In biochemistry, a hypothetical protein is a protein whose existence has been predicted, but there is no experimental evidence for it that it is expressed in vivo. Sequencing of certain genomes has resulted in many predicted open reading frames to which functions cannot be readily assigned. They are made up almost 20% to 40% of proteins encoded in each newly sequenced genome. Even when there is enough evidence that the product of the gene is expressed, by techniques such as microarray and mass-spectrometry, it is difficult to give a function to it given its lack of identity to protein sequences with annotated biochemical function. Nowadays, most protein sequences are resulted from computational analysis of genomic DNA sequences.

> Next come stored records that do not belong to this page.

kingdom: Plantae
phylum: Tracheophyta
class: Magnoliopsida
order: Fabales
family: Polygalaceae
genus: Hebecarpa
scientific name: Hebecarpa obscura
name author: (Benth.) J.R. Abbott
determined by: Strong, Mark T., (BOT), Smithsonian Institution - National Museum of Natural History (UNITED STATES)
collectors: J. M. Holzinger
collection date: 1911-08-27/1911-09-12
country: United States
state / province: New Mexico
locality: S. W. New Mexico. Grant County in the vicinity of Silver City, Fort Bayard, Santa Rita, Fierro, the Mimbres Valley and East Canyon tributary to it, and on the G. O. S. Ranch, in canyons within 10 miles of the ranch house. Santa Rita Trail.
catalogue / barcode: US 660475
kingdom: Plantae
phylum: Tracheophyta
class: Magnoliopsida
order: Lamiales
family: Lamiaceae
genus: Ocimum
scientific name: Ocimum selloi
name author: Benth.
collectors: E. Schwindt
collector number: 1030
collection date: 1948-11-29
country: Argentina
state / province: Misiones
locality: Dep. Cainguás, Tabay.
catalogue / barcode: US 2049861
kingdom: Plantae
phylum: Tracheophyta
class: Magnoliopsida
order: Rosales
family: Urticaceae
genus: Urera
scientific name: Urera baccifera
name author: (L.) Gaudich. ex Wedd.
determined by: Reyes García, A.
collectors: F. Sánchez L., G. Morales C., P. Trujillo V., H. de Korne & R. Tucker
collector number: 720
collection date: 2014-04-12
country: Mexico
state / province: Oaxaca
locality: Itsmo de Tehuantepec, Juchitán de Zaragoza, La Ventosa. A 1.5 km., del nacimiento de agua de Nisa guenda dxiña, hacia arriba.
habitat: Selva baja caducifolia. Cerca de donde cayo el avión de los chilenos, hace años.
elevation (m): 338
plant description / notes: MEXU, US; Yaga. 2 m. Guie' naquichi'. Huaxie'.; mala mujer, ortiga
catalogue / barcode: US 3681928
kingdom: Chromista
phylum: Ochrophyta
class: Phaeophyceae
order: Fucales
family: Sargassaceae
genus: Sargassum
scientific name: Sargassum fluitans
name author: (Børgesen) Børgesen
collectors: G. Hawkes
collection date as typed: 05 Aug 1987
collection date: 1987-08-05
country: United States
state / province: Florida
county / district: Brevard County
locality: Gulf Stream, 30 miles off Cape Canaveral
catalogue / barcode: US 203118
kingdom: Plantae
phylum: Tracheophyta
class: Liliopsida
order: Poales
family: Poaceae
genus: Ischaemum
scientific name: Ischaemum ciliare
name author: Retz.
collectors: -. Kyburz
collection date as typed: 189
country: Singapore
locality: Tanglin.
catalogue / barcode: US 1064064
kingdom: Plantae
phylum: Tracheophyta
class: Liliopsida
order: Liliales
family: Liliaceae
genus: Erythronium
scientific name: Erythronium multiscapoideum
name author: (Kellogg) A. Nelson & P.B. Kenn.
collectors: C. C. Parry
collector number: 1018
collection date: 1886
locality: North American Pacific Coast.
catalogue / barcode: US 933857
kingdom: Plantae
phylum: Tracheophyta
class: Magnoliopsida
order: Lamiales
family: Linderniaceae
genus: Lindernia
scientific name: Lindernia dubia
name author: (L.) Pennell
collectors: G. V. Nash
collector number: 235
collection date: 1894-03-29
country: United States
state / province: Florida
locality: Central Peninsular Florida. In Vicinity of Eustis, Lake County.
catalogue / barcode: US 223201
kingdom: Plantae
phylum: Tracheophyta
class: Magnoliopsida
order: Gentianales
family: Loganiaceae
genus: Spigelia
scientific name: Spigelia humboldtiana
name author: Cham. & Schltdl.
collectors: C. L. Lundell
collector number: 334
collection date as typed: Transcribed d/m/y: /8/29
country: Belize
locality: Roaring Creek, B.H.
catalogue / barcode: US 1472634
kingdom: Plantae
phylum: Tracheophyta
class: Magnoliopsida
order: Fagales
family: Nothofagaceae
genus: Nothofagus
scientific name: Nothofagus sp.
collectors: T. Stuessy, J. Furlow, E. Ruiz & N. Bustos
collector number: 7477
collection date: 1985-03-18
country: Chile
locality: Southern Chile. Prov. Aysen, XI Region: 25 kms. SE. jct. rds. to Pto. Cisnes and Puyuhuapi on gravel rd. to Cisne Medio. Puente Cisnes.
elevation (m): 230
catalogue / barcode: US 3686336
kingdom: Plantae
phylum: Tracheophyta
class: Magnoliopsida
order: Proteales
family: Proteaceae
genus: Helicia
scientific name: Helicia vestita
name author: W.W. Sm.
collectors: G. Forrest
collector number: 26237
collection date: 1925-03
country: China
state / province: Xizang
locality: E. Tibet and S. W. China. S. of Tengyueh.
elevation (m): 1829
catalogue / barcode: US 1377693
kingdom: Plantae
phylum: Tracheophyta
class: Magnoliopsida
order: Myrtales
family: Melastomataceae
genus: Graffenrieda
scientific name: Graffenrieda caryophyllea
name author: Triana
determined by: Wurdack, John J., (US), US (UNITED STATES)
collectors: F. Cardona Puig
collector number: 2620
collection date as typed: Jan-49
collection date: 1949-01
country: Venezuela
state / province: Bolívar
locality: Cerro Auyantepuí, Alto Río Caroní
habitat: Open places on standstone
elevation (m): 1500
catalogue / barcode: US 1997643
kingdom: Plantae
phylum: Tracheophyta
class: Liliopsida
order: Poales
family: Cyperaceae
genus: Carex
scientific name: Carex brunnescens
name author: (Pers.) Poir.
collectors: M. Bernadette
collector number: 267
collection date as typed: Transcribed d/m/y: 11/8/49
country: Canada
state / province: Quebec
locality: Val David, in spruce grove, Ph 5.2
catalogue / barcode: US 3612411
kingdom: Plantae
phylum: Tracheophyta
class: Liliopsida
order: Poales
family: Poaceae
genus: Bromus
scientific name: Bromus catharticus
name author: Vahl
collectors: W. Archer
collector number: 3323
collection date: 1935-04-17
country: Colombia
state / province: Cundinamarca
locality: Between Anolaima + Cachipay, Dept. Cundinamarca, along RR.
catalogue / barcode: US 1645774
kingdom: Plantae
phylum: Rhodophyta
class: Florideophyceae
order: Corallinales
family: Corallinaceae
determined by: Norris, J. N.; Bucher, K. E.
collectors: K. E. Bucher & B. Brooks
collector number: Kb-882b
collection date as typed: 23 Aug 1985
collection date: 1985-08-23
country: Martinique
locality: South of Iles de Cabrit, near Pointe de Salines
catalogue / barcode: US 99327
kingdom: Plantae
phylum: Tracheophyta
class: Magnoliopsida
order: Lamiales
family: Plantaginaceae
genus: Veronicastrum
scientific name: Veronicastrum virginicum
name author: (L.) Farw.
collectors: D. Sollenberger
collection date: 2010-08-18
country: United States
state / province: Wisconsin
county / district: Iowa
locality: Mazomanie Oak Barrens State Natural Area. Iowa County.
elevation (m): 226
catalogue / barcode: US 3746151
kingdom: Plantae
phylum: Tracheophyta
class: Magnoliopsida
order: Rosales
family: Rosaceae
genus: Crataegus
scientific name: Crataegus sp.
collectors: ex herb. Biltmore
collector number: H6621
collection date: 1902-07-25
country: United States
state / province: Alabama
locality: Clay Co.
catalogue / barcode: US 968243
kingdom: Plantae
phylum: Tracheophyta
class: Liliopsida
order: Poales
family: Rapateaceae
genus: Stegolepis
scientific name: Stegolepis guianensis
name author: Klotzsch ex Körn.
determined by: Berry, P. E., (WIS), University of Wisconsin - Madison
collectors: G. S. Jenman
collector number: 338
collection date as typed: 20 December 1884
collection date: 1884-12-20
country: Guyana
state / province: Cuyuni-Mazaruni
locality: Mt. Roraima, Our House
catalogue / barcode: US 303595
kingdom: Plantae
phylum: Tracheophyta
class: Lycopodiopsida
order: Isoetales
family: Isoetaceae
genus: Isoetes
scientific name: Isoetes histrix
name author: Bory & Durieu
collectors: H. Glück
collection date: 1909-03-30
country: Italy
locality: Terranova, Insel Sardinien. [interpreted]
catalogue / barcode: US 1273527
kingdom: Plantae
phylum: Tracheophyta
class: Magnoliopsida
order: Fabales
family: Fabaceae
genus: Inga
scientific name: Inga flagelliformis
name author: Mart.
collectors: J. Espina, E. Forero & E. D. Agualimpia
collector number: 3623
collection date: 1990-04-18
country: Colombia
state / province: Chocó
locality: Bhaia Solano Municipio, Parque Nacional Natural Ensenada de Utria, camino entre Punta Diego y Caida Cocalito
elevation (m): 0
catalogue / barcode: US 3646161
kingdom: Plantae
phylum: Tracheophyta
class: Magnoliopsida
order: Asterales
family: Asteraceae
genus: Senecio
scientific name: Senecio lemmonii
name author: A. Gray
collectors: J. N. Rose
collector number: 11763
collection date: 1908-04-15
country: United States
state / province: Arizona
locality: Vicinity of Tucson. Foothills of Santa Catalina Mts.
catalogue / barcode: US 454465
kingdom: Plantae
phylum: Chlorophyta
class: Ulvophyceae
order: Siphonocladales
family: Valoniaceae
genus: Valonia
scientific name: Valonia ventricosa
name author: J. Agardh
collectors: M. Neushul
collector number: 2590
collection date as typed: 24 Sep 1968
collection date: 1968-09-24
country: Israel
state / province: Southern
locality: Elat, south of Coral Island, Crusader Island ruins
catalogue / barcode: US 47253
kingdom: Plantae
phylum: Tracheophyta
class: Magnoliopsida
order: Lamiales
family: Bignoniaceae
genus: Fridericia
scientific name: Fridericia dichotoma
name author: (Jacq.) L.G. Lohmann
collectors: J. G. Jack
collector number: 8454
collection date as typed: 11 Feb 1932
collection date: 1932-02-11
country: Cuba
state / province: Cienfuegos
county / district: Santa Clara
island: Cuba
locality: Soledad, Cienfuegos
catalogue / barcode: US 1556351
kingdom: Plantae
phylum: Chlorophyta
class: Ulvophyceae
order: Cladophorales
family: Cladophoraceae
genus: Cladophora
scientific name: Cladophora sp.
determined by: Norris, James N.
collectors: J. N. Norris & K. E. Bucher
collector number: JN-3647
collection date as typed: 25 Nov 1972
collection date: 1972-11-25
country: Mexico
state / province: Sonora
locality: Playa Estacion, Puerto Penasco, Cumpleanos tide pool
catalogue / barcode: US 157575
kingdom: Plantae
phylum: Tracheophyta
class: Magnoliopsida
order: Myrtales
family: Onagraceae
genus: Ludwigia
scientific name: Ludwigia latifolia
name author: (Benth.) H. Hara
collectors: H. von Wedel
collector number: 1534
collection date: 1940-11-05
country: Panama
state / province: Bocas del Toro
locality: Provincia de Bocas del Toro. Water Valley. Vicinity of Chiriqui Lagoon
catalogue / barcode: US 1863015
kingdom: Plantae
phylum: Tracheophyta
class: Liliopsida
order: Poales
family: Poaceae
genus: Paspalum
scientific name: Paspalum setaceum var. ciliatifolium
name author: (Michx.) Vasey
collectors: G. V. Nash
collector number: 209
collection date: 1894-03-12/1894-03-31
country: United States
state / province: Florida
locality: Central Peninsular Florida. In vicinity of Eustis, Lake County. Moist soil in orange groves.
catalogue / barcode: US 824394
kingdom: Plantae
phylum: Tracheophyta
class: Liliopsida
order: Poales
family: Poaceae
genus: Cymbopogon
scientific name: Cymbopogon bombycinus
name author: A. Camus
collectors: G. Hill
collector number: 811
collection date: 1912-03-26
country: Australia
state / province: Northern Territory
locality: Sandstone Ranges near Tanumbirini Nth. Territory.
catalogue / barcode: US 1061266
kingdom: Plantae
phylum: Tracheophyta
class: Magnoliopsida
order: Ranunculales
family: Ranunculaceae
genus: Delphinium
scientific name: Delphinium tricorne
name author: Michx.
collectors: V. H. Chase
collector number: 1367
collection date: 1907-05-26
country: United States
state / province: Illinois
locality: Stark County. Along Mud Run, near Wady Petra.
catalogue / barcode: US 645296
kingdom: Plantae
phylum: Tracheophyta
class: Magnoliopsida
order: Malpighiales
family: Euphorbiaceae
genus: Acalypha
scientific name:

Hypothetical proteins are usually produced by gene prediction software during genome analysis. When the Bioinformatics tool used for the gene identification finds a large open reading frame without a characterized homologue in the protein database, it returns “hypothetical protein” as an annotation remark.
The function of a hypothetical protein can be predicted by
- Domain homology searches with various confidence levels. Conserved domains are present in the hypothetical proteins which needed to be compared with the known family domains by which hypothetical proteins could be classified into particular protein families even though they have not been in vivo investigated.
- Homology modeling, in which hypothetical protein has to align with a known protein sequence who’s three dimensional structure is known and by modeling method if structure predicted then the capability of hypothetical protein to function could be ascertained computationally.
Further, approaches to annotate function to hypothetical proteins include determination of 3-dimensional structure of these proteins by structural genomics initiatives, understanding the nature and mode of prosthetic group/metal ion binding, fold similarity with other proteins of known functions and annotating possible catalytic site and regulatory site.
Uses of HPs
- These proteins are largely involved in different cellular and signaling pathways. Structural and functional characterization of HPs reveals crucial roles in microorganisms, especially in pathogens related to human diseases.
- These play major roles in different vital phenomena for life including host adaptation, wound healing and chemotaxis.
- In the current era of drug and antibiotic resistance, HPs can be novel targets to treat related diseases. Identification and characterization of most HPs are under observation and will be the most promising genomic and Bioinformatics techniques in structure-based drug designing and vaccine production in future.
HPs are uncharacterized gene or gene products and have no significant homology or similarity with any characterized genes or gene products. These genes are predicted by sequencing programs for example, GLIMMER is a sequencing program that finds >97% of genes annotated in literature, but a significant portion of genome have genes that are predicted by software with no homology available in the online databases e.g. NCBI with BLAST analysis. Due to no homology, these genes are considered unique and may catalyze unique functions.
Structural analysis of a protein is important for studying its different parameters. For example:
- conformational changes
- rotation of bond angles along the axis
- binding to its target
- protein activity
Like biochemical characterization, structural and functional prediction of proteins also includes experimental and in-silico approaches. Two known experimental approaches are used in the structural determination of HPs that are X-ray crystallography and NMR.